Sorry guys, but after reading your ideas I don't think I'm the right person to do it. My idea was quite different.
I thought of slowly moving some parts of CKAN to a separate CxAN repo that could be used by other projects. And I thought CxAN wouldn't contain anything netkan-related or build-related.
And, if I understand correctly, you just want to include support for other games to CKAN and Netkan basically?
@trakos , are you intending to manually keep all mod versions up to date? That's going to get pretty tedious for you.
No, I still have netfan (fetches mods mostly from factoriomods.com), it's just small and written from scratch. Adapting and launching entire mirrorkan would be a lot of work for me.

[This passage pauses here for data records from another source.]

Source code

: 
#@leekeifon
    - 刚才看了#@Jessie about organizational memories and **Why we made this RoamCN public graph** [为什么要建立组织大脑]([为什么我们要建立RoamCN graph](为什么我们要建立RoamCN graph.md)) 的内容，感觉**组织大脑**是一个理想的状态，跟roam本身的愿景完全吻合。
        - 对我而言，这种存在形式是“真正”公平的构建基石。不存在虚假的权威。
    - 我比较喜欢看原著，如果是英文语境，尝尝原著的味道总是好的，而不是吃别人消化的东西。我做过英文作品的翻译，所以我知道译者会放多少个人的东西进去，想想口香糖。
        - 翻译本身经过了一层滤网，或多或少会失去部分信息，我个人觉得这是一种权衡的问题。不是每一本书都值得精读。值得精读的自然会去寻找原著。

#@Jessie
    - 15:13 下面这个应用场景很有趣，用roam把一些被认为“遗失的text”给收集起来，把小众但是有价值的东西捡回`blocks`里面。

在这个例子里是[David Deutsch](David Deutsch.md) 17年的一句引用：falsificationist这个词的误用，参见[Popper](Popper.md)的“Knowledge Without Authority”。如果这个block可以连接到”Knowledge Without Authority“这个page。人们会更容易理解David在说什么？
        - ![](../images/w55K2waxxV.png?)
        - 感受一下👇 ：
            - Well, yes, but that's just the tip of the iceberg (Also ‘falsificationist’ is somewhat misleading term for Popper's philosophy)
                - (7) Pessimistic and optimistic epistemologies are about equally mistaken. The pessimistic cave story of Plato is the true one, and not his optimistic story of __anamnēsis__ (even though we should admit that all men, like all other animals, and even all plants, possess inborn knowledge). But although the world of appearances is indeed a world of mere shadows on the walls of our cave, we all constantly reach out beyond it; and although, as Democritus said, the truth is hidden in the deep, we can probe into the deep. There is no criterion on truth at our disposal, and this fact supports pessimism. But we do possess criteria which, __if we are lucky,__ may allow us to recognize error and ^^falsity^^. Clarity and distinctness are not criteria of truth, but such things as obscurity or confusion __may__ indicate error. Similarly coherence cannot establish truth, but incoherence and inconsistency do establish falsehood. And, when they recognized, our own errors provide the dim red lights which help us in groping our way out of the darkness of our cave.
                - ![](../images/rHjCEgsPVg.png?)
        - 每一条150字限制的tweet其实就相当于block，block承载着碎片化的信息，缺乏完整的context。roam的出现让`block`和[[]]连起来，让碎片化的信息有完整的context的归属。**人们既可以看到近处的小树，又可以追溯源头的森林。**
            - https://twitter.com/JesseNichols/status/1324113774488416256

Perhaps your netfan code may be usefully combined with some Spacedock-scraping code in CKAN?
Factorio modding support is kind of in the void, because game dev claim there will be official mod portal in next major version. It will probably mean end of current factoriomods.com, so I'm not sure if it's worth adding support for it here.
Anyway, why do you ask, do you still like the idea of trying to backport CFAN?
I like to explore the possibilities and make sure people aren't making decisions based on faulty assumptions. My C# skills are very limited, so I'll not likely be doing much if any work on it, myself. I like the idea of CKAN growing into a more generic tool used for multiple games, since the larger a project is, the more eyes there are on the code.
Multi-game support has been added to CKAN for KSP2. There's an IGame
interface that defines everything the client needs to know about the game, and the back-end has been significantly re-architected to handle multiple games with different repositories, etc.